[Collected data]
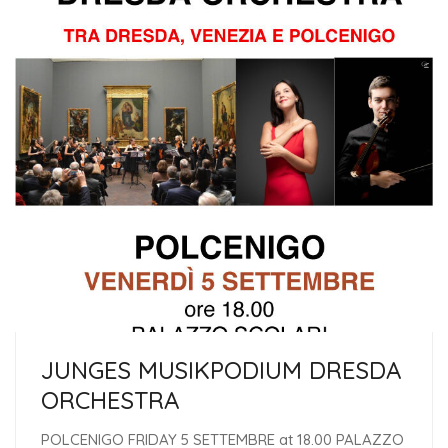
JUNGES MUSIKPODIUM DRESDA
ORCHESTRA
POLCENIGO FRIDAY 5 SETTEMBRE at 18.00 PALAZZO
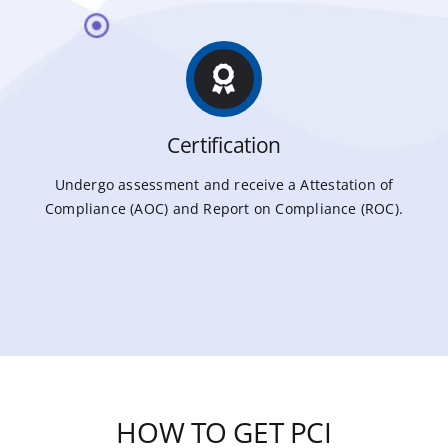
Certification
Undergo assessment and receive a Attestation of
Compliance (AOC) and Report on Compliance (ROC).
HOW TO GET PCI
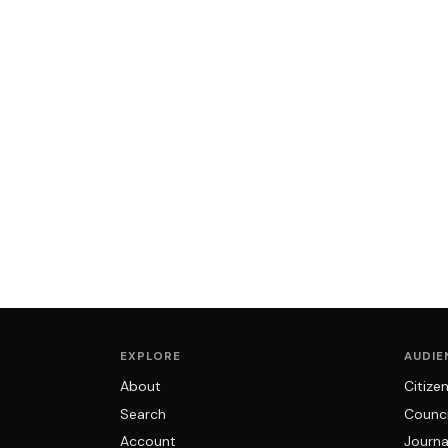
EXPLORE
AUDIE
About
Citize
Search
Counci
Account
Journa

---

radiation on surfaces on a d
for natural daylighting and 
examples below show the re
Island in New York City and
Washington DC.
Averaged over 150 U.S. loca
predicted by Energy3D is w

...

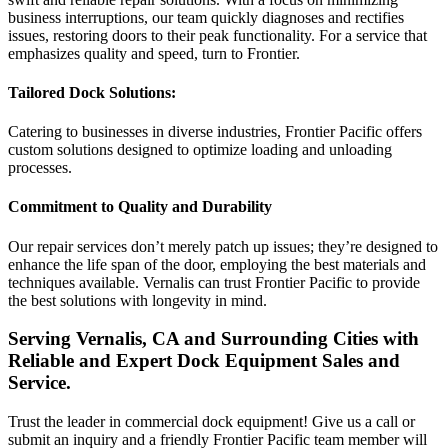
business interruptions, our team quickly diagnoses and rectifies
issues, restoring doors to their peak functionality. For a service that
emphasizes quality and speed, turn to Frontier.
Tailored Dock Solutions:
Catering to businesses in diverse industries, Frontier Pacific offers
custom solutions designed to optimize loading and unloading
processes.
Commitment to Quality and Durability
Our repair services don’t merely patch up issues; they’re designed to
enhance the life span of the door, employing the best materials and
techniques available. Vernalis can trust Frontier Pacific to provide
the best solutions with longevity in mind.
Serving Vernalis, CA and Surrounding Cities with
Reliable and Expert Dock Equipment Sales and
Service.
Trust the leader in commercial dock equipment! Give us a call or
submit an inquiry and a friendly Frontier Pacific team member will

**ACTIVITY**
Repeat the part of the material that opens with the line containing "business interruptions, our" and closes with the line containing "Commitment to Quality and Durability", keeping both of those lines.

**RESPONSE**
business interruptions, our team quickly diagnoses and rectifies
issues, restoring doors to their peak functionality. For a service that
emphasizes quality and speed, turn to Frontier.
Tailored Dock Solutions:
Catering to businesses in diverse industries, Frontier Pacific offers
custom solutions designed to optimize loading and unloading
processes.
Commitment to Quality and Durability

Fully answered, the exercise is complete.